Purpose. The research based on FDS modeling aims to identify design parameters influence of the façade firefighting eaves at fire compartment border on the prevention of fire spreading in high-rise buildings.
Methods. To calculate the temperature in high-rise building model Pyrosim computer system is used which serves as the user's shell application Fire Dynamics Simulator (FDS). This FDS system uses numerical algorithms to solve the complete Navier-Stokes differential equation system to determine the temperature and other hazardous factors during a fire.

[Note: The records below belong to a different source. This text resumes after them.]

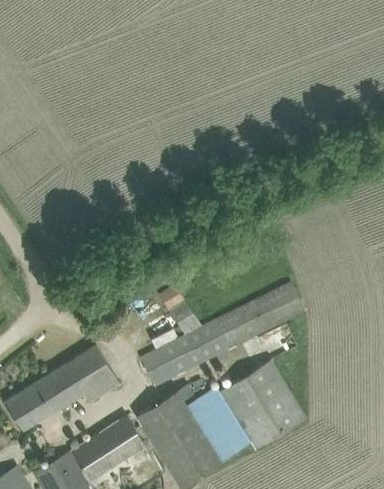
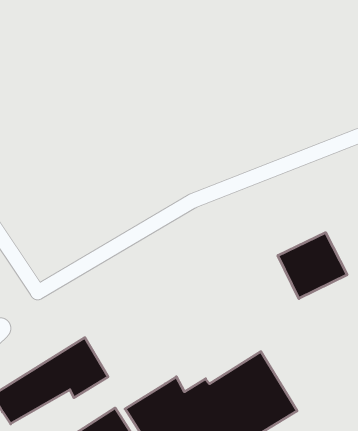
building: none -> [278,233,347,299]
building: [141,282,306,386] -> none

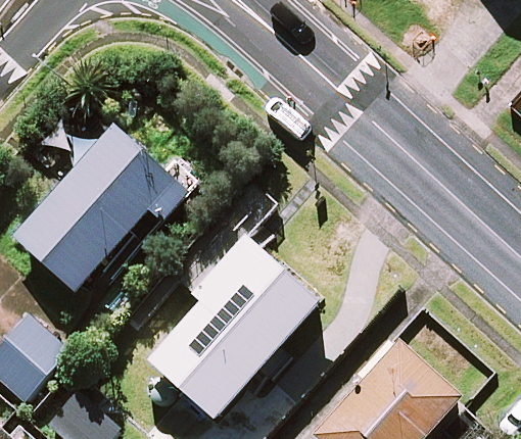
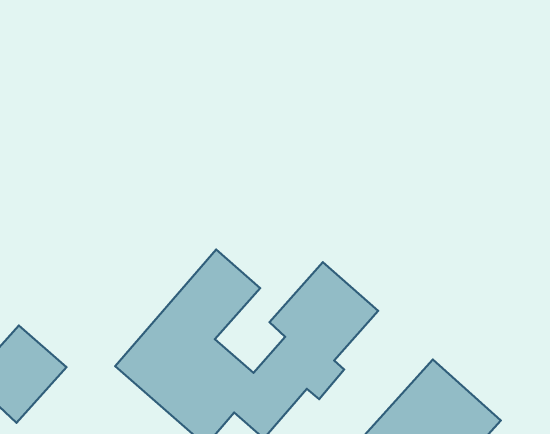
building: [13,123,190,291] -> none

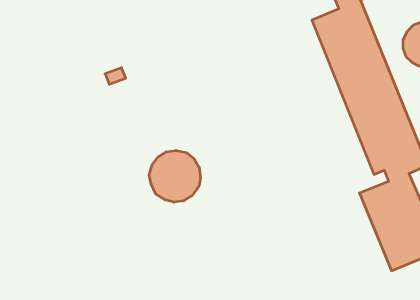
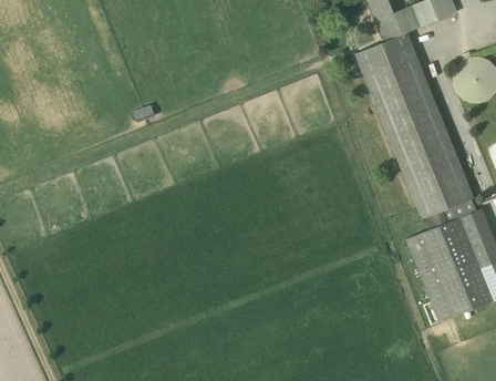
building: [149,150,201,202] -> none

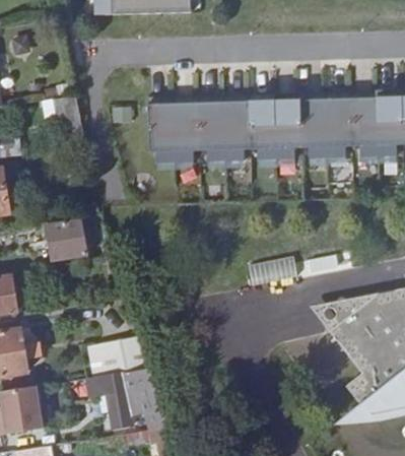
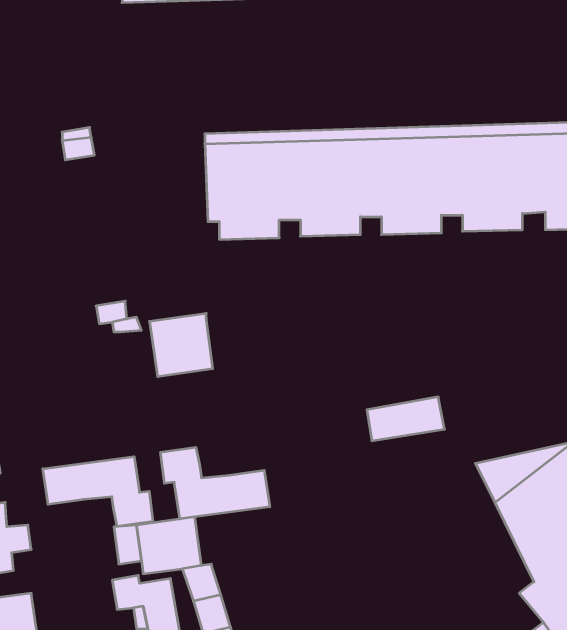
building: [46,221,85,261] -> [149,313,213,377]
building: none -> [161,447,270,519]
building: none -> [43,457,153,526]

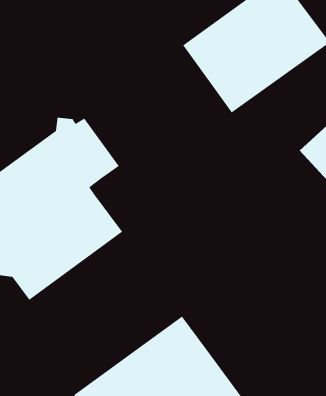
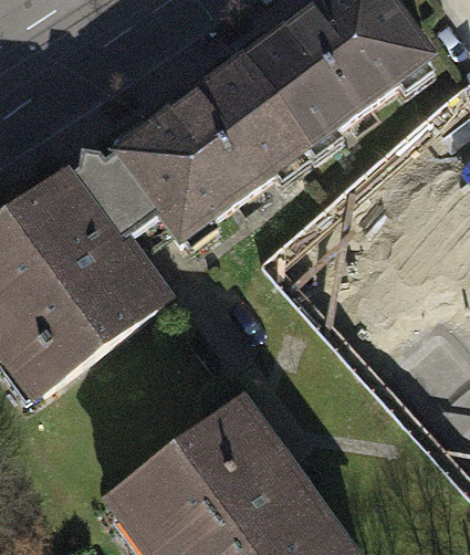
building: none -> [117,60,305,240]

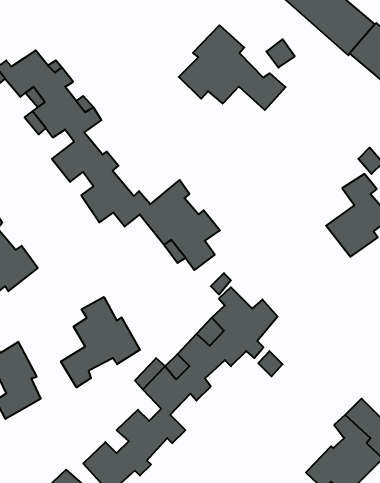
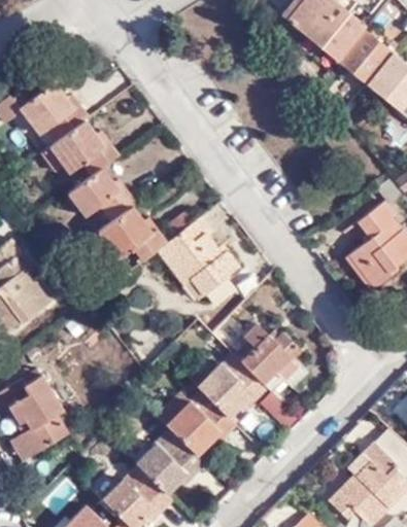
building: [179,25,286,110] -> none
building: [61,297,140,387] -> none

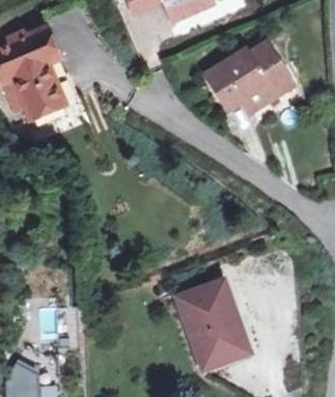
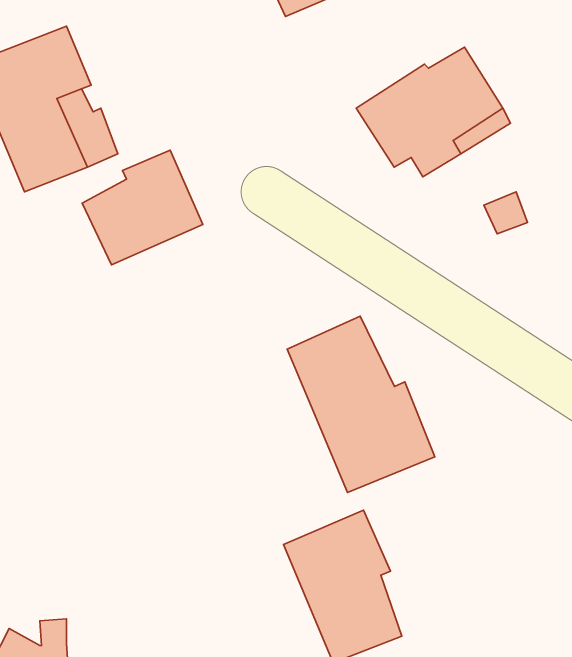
building: none -> [82,150,203,265]
building: none -> [287,316,435,493]

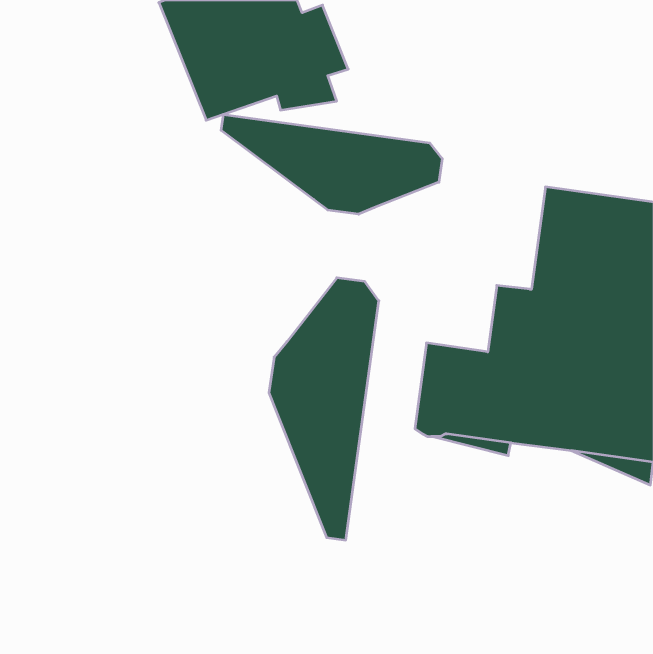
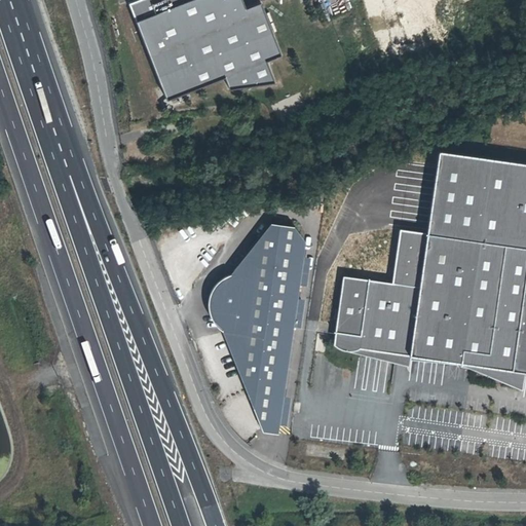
building: [221,114,442,214] -> none
building: none -> [209,274,231,331]

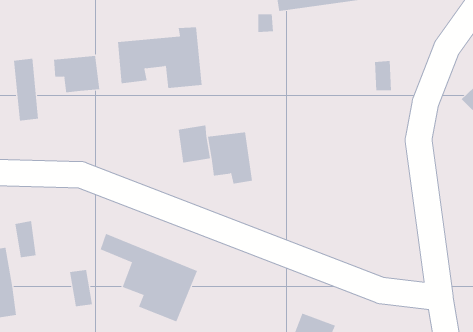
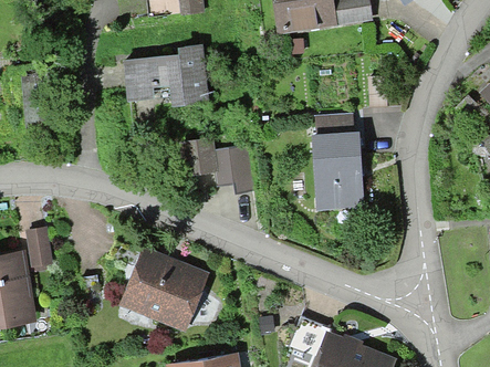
building: [54,55,100,93] -> none
building: none -> [312,115,361,208]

Results. This article deals with the results of using the FDS modeling to substantiate fire-fighting eaves design parameters, which are extended beyond the facade and are located at fire compartment border along the perimeter of high-rise buildings with a conventional height of more than 73.5 m. A comparative analysis of eaves' design parameters and their effect on the temperature distribution along the building facade during a possible fire was conducted. Comparative dependences of tempera-ture distribution on building facades were constructed, as well as their heating areas were determined.
Scientific novelty. According to national and foreign regulations requirement analytical research and information sources on the of high-rise buildings design, fire safety requirements to the high-rise public buildings facades with a conventional height of more than 73.5 m were scientifically substantiated in terms of the requirements formation for limiting the fire spreading, smoke and building facades exterior constructions heating.
Practical value. Obtained data was analyzed as a result of FDS modeling under the same reference conditions to provide a conclusion on facade fire-fighting eaves design parameters effectiveness at fire compartment border and further improvement ways of their construction and fire spread prevention in high-rise buildings.